Geoffrey Kors, executive director of Equality California, California’s largest gay rights lobbying group, agreed that while there were probably public figures more deserving of a Pink Brick than Feinstein, her nomination and selection did not come out of nowhere. Rather, Feinstein always has had a lukewarm and occasionally rocky relationship with her gay and lesbian constituents, Kors said.
“She has a mixed reputation,” he said. “She has generally supported basic nondiscrimination laws, but she vetoed the San Francisco domestic partner legislation at the request of the archbishop. … I think people are frustrated by her lack of movement over the last decade on these issues, for never making them a part of her agenda.”
But James Hormel, a gay San Francisco philanthropist who served as U.S. ambassador to Luxembourg in the Clinton administration, said he doesn’t think the small number of people who cast votes in the Pink Brick election “in any way represents the LGBT constituency in San Francisco.” Feinstein has long been a champion of gay issues, as evidenced by her appointment of gay and lesbian aides while she was mayor and her vote as a senator against the federal Defense of Marriage Act.

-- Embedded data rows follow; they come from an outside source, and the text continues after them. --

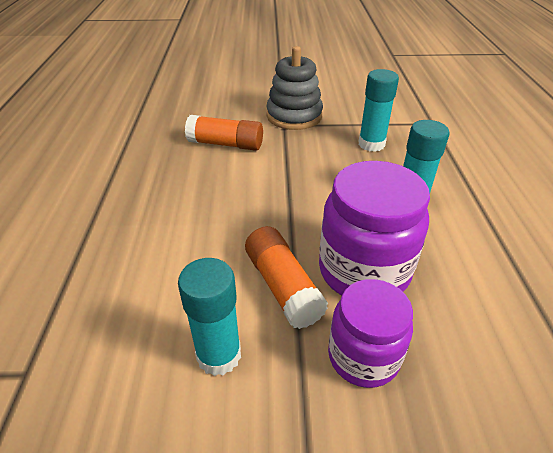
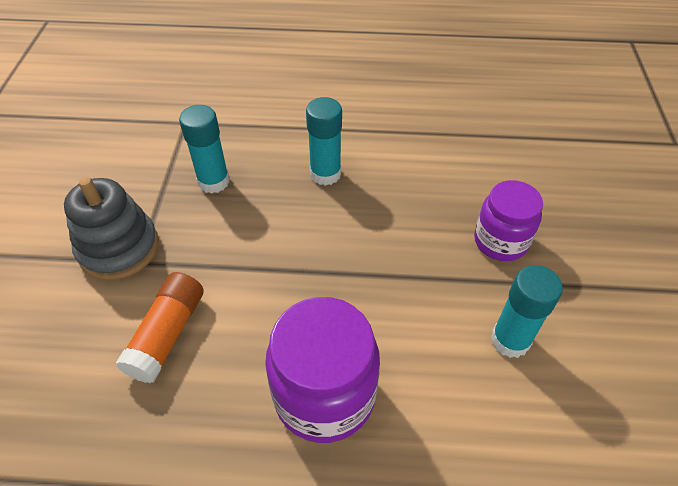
camera: 85 degrees left, 10 degrees up
(282, 286) = (432, 287): orange glue stick -> none
(363, 271) = (413, 225): purple jar -> purple jar (324, 395)

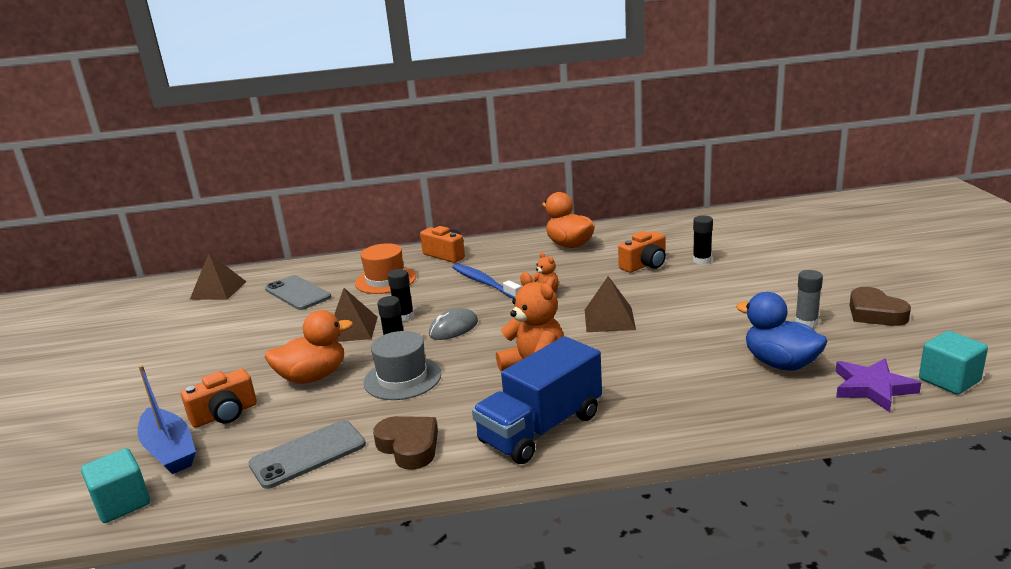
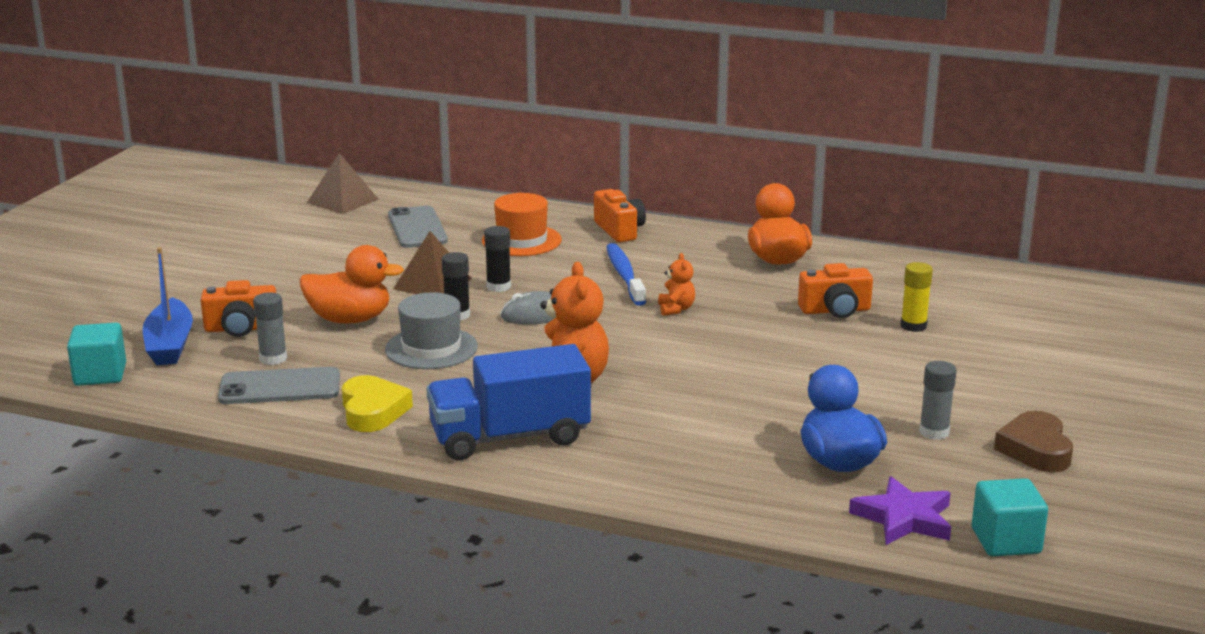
camera: 25 degrees right, 0 degrees up
(278, 431) = (273, 359): none -> grey glue stick
(409, 446) = (373, 411): brown heart -> yellow heart
(609, 319) = (712, 357): brown pyramid -> none
(702, 260) = (913, 326): black glue stick -> yellow glue stick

“I don’t really think this is in the realm of things a big deal,” Hormel said. “On the other hand, I find it curious that this constituency, which is struggling so hard to end its second-class citizenship in this country, would turn on somebody who has in many ways been a major supporter.”
Cain said that in the past the committee has tried to attach an “educational component” to the award. The year Schlessinger won because of her opposition to same-sex couples adopting children, the group organized a postcard campaign for parade goers to urge radio stations to stop carrying Dr. Laura’s show.
The committee hasn’t decided what kind of project would best suit Feinstein’s brick, but Cain suggested that a place to start would be for the senator to attend the parade on June 26.
“We are going to send an invitation to the senator to ride in the parade or speak from the stage, something she has never done,” he said. “I’m hoping [the brick] sends a message to the senator, and I want to see it create more of a dialogue with her.”